などというウワサを情報部が集めて公開したことで、白虎たち三人は『近付くな、キケン!』という存在になっていた。まあ、元々仲の良かった私服守備隊たちとの関係は変わらないため、「好き勝手いってな。ただし目の前に出てきたら、それ相応の報復をさせていただくどうなっても文句はいうなよ」という忠告おどしは済んでいる。

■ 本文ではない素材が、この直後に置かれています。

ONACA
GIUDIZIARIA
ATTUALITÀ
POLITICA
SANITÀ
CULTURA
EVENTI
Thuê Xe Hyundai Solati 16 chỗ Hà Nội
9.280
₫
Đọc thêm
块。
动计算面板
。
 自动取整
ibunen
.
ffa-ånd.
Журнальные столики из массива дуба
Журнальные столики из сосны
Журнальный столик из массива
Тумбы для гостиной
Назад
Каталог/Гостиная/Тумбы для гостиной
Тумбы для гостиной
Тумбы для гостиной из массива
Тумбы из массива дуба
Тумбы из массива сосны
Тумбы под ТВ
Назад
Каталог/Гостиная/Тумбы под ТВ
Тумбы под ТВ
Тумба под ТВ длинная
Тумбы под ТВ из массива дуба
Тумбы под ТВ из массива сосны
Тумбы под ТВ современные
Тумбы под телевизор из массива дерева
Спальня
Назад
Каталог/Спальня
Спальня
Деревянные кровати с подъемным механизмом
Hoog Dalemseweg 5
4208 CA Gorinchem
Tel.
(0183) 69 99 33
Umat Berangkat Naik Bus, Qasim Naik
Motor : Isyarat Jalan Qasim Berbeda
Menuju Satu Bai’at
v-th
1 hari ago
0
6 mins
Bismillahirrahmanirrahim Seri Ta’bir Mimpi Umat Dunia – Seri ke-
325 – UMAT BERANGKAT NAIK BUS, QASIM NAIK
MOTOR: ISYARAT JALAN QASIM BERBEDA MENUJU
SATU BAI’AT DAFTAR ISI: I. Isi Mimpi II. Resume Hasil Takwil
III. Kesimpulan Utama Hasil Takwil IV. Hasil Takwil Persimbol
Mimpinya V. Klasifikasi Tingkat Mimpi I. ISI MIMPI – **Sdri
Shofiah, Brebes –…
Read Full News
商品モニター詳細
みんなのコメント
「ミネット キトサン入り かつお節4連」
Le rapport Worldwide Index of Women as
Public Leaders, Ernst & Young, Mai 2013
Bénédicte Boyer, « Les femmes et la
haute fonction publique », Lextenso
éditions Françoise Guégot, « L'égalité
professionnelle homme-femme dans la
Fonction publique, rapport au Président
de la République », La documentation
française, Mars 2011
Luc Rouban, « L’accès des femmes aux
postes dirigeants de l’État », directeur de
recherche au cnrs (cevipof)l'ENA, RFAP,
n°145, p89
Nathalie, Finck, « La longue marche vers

「それで? 実際の白虎ちゃんの威力はどうなんだい?」

バラクルでの酒盛りパーティーで、コルデさんが質問してきた。先日はパーティの仲間と、今回は家族ということで、コルデさんとオボロさんはバラクルにも参加していた。

《 腕を振ったら壁に穴を開けてー、モグモグ 》
《 階段を飛び降りたら、着地した床に穴が開いてー。もぐもぐ 》
《 テーブルに手を付いたら砕け散ったー、ゴクゴク 》
すぱぱぱーん
「ってことはないから安心して」

火と風と光の妖精たちが、ピピンの触手でおしおきされたのをみて笑う。

「ピピンの触手ムチのキレは上がったようだな」
「手加減はしています。この祝いの席で、胴体を真っ二つにするわけにはいきませんから。パフォーマンスとしてご希望でしょうか?」
「こらこら。フィムもいるからね」
「はい、ではフィムが部屋に戻った二次会でお披露目いたしましょう」

ピピンのセリフで、三人の妖精たちが私にしがみつく。たぶん、野菜カットを披露するんじゃないのかな? と思うが、ピピンが黙っているため、私も黙っておくことにする。でも釘は刺さないとダメだろう。

「三人にはあとでお手伝いをお願いしますね」
《 ヒィィィィィ! 》

ピピンの含みのある笑顔に三人が悲鳴をあげた。